I poked my head into the kitchen. A few of the cabinet doors had bounced open, and cans of food had been jettisoned onto the counter. Nothing looked broken.
I passed through the den. My father's hospital bed was neatly made and pushed to the side of the room. A few framed family portraits had been knocked to the floor.
“Marcus?” I called. I didn't expect him to answer. He had gone up to Sacramento for a few days, the first time he'd had to himself in a long while.
The sliding door to the patio was open, so I stepped outside. My mother's garden was a shamble of toppled plants and potting soil. The Christmas tree I'd bought was tilted against the house, its trunk bent. As I leaned over to set it straight, I noticed my mother. She was kneeling at the far side of the pool.
“Mom?” I called. “Are you okay?”
She held up a hand, as if to say that she had heard me, but she didn't turn around. I walked over to her.
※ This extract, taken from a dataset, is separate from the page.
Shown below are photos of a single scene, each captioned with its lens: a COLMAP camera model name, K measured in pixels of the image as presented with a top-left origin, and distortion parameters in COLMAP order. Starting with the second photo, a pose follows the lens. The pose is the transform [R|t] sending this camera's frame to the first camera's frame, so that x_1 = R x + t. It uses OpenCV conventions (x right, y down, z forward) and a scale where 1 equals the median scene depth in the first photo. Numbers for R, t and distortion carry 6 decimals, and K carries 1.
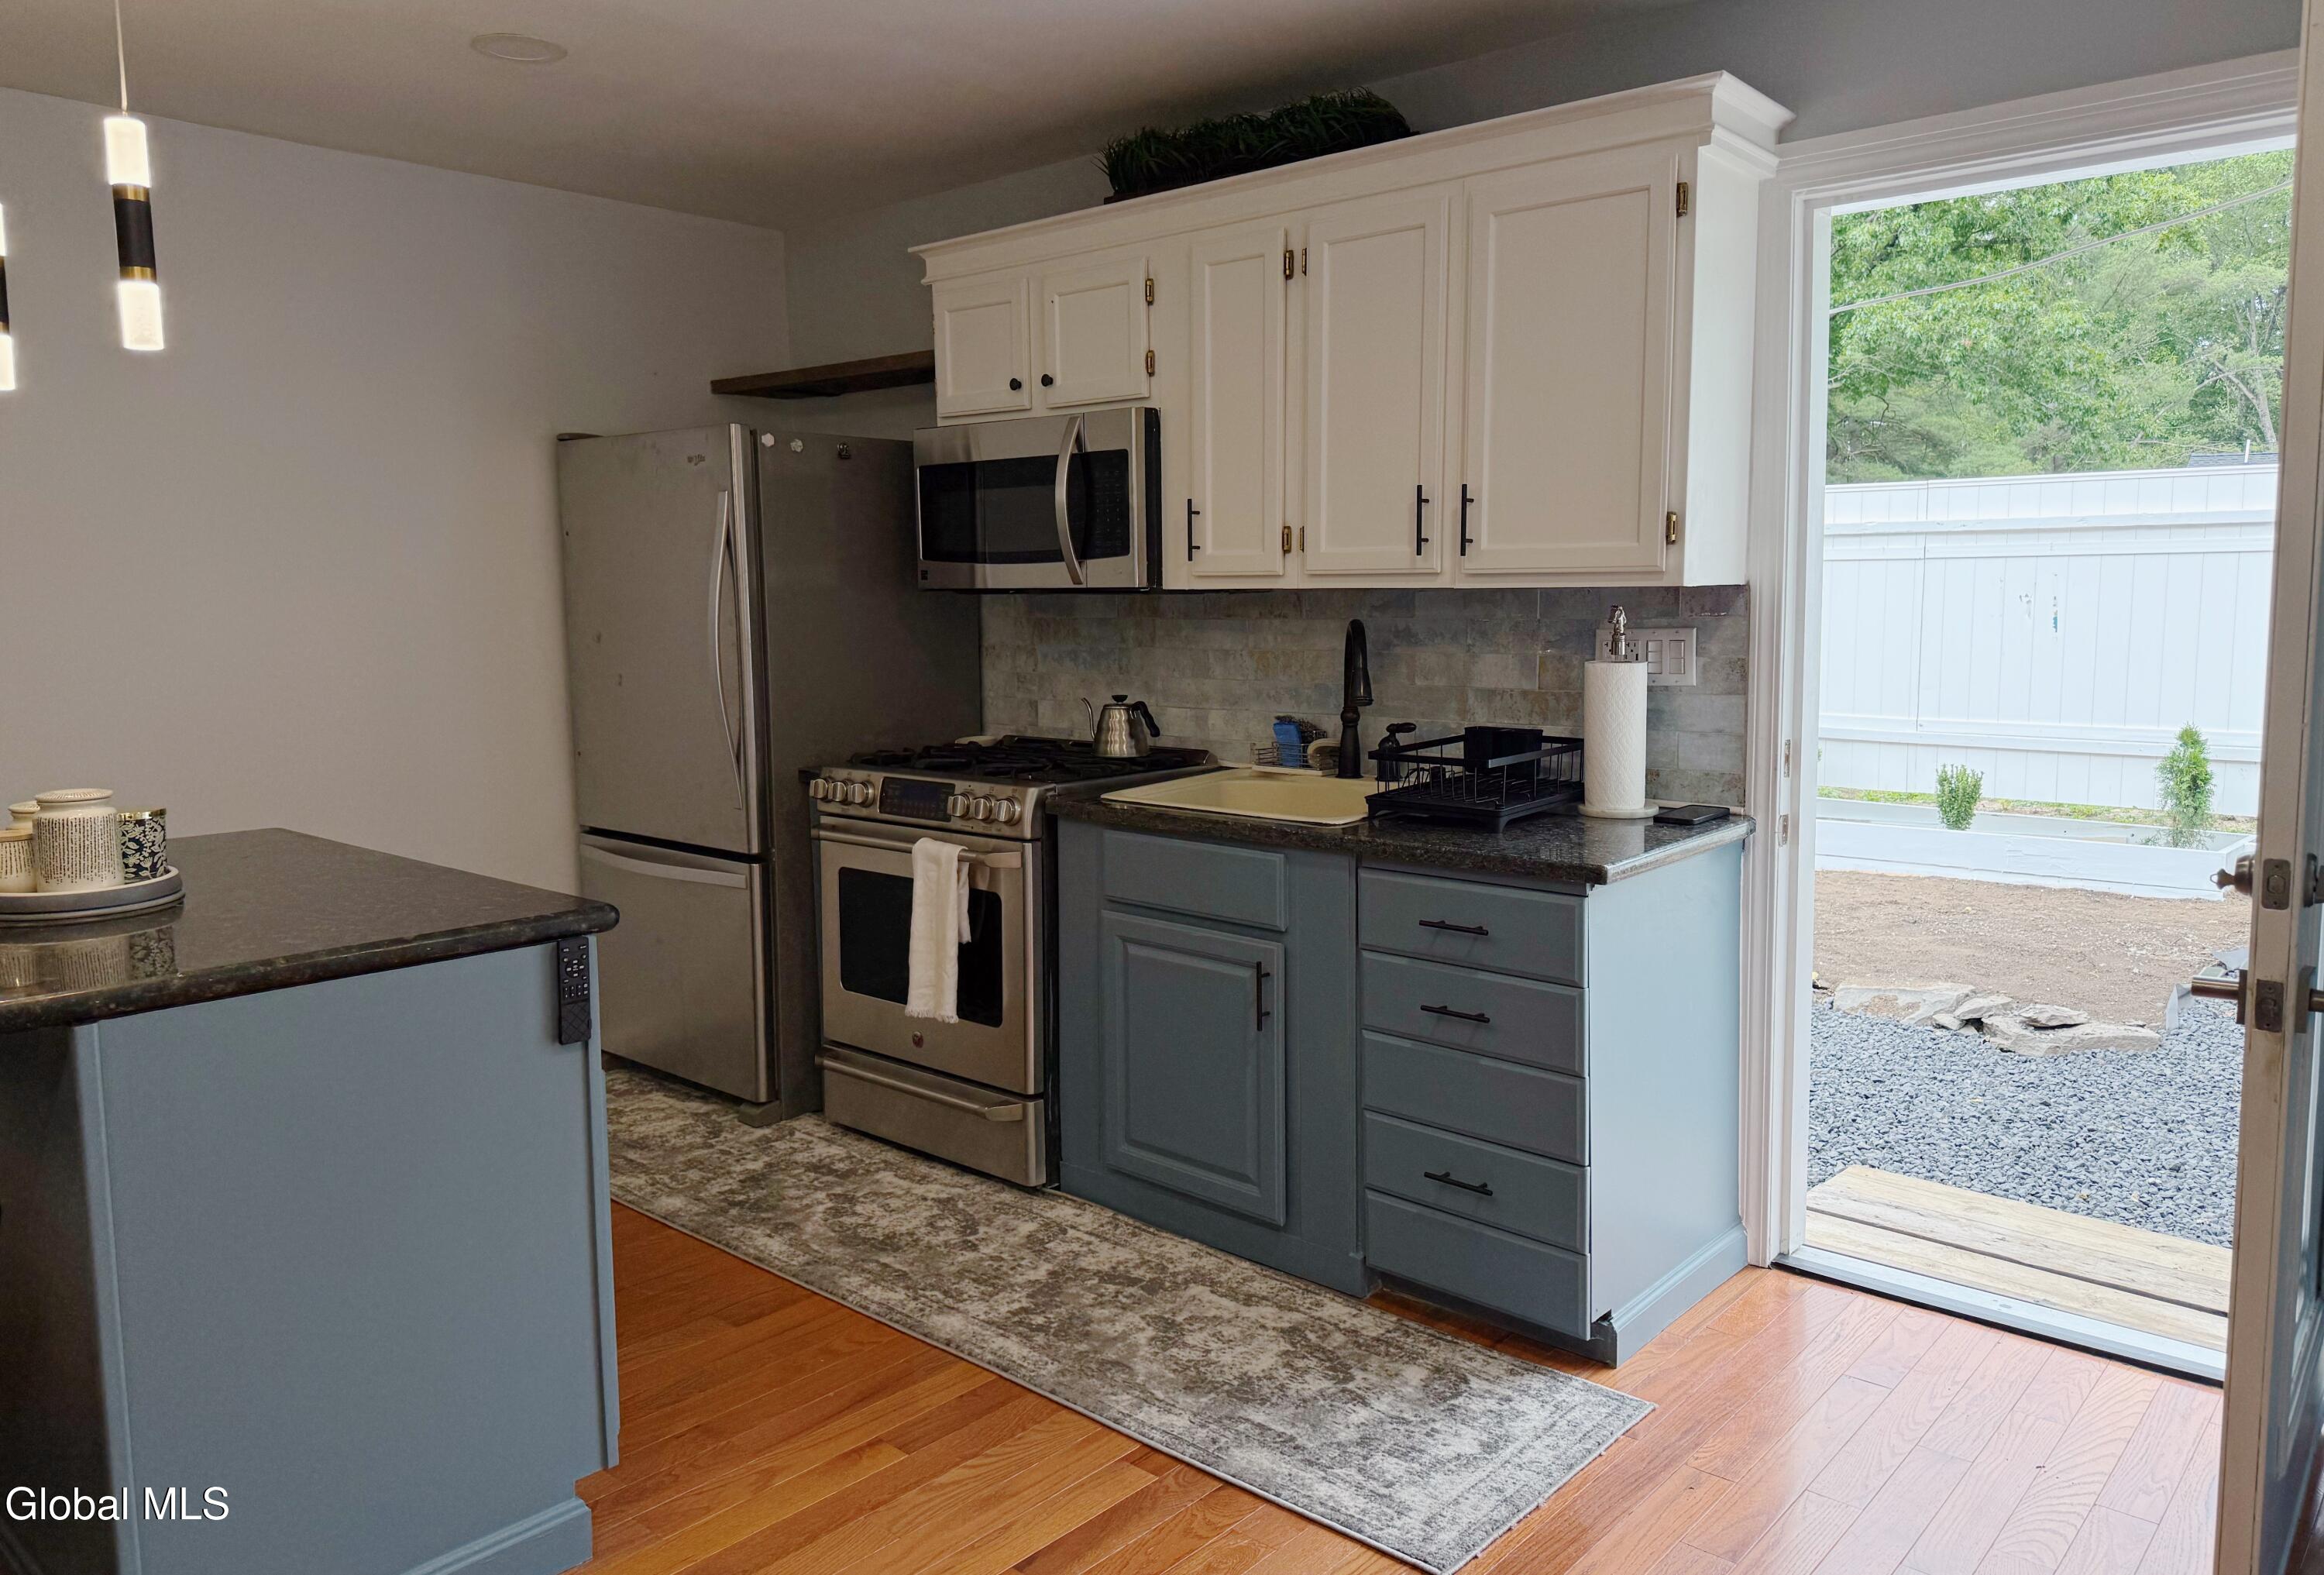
lens RADIAL K [[1651.8, 0, 1162.0], [0, 1651.8, 787.5], [0, 0, 1]] dist [0.002198, 0.000202]
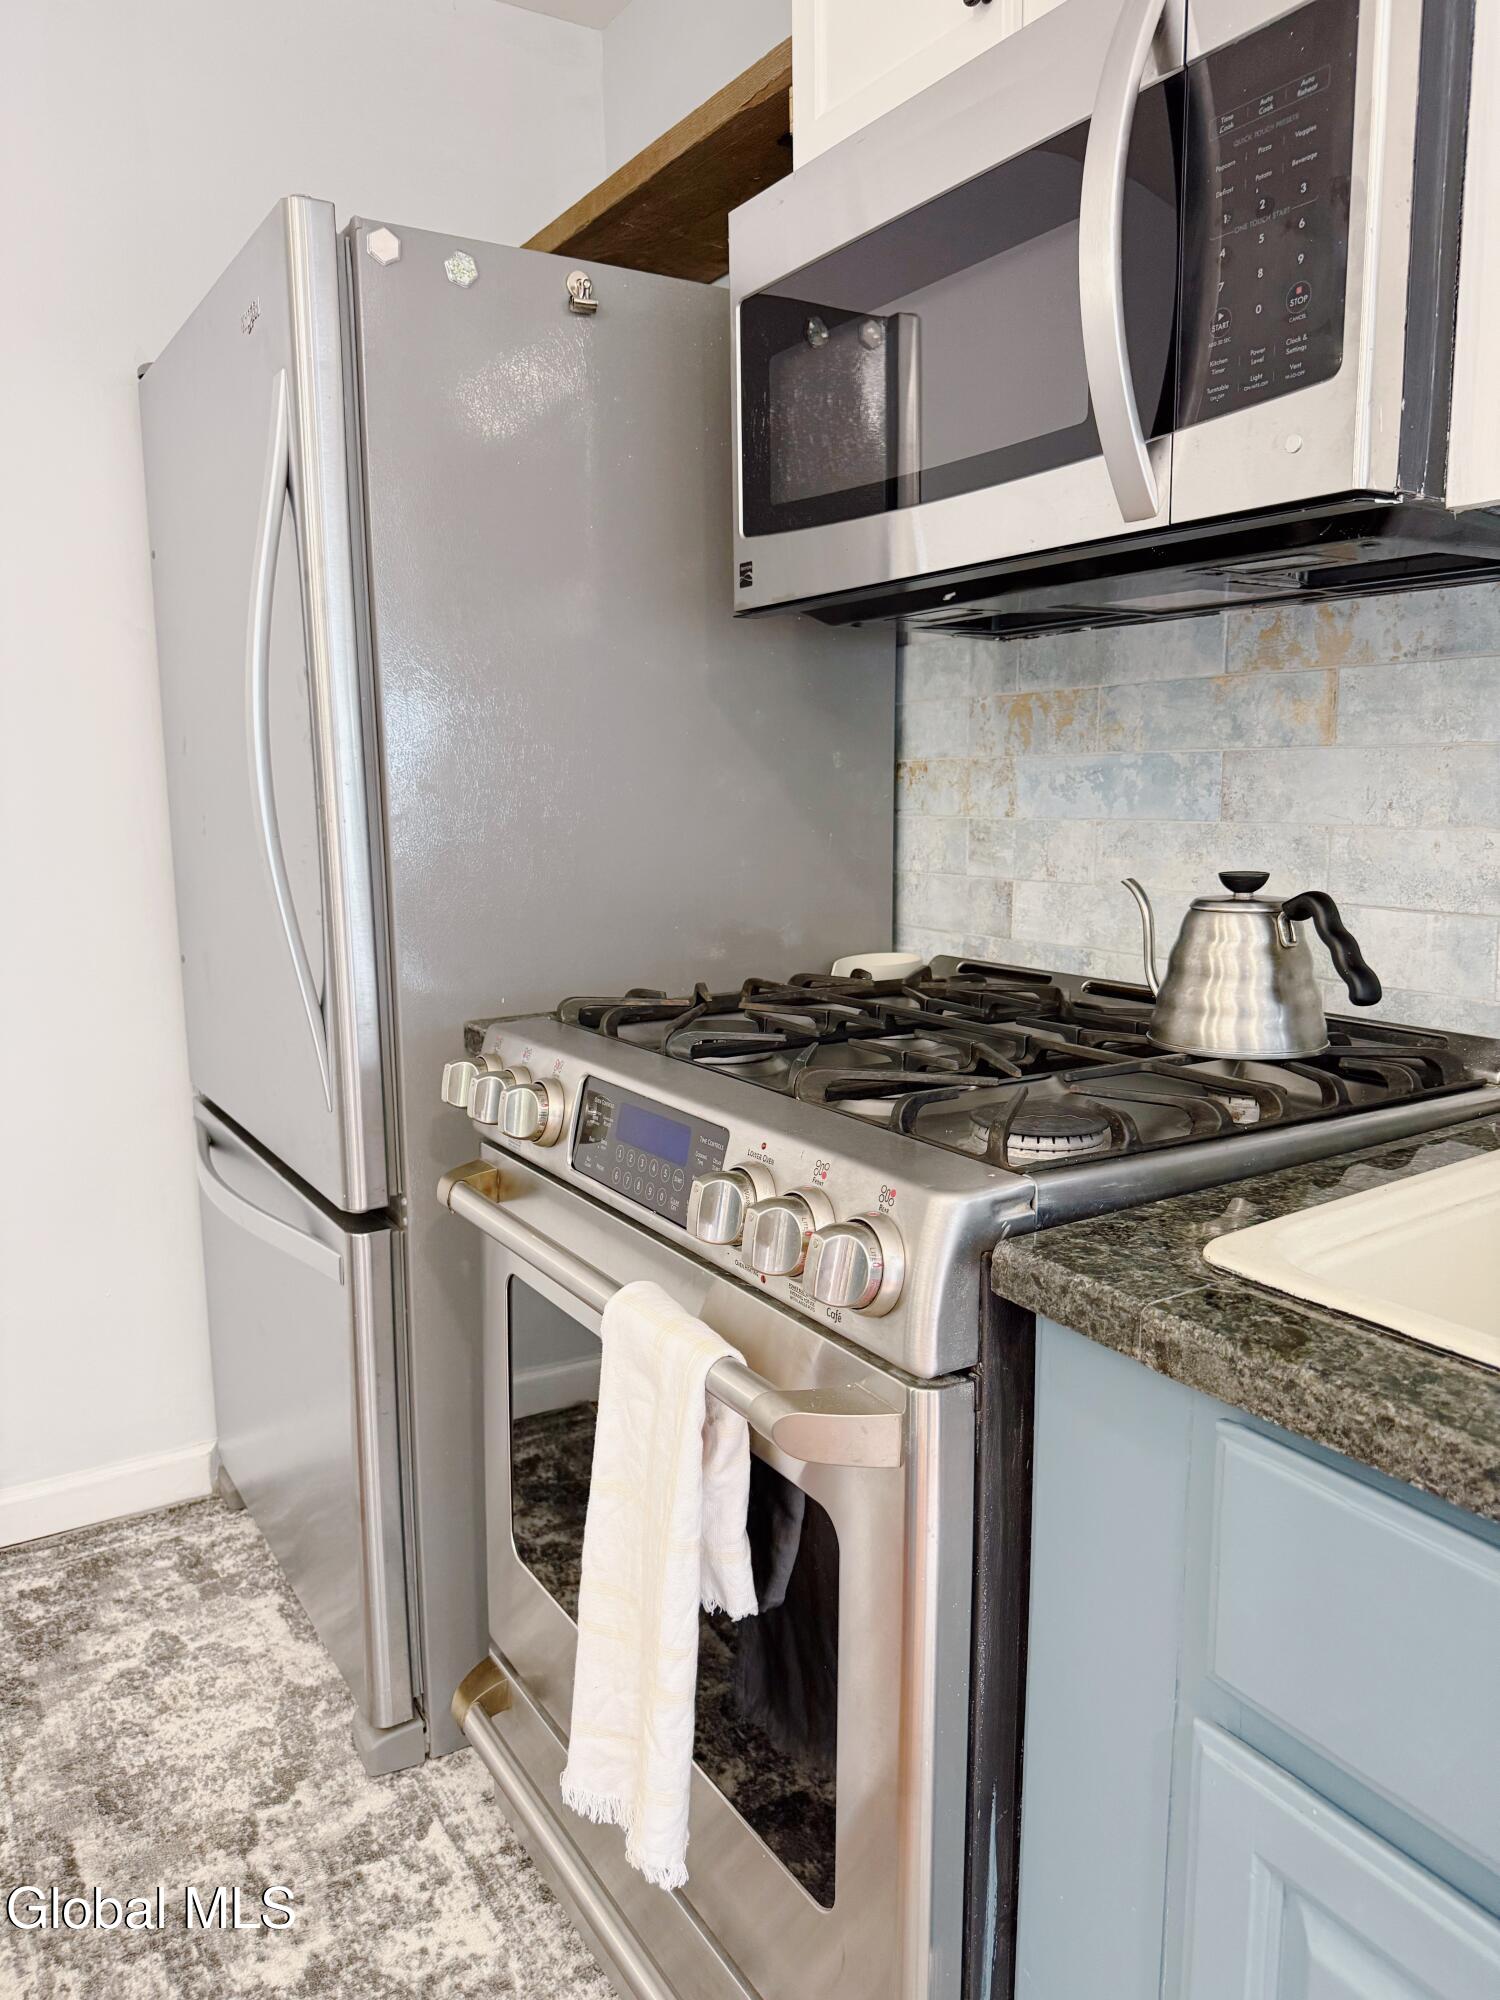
lens RADIAL K [[1420.0, 0, 747.1], [0, 1420.0, 971.7], [0, 0, 1]] dist [0.117972, -0.161414]
pose [[0.960152, 0.039915, -0.276614, -0.041244], [-0.036094, 0.999170, 0.018893, -0.037245], [0.277138, -0.008156, 0.960795, 0.685132]]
“I guess you felt the earthquake here, too,” I said, looking around at the mess.
She still didn't answer. She was looking down at a plant she held. Its ceramic pot had shattered, and she was trying to pick shards of pottery out of the roots.
“The stem is broken. It won't survive,” she said.
Then she sobbed, a low, guttural moan that came from deep inside her chest. “How am I going to do this by myself?”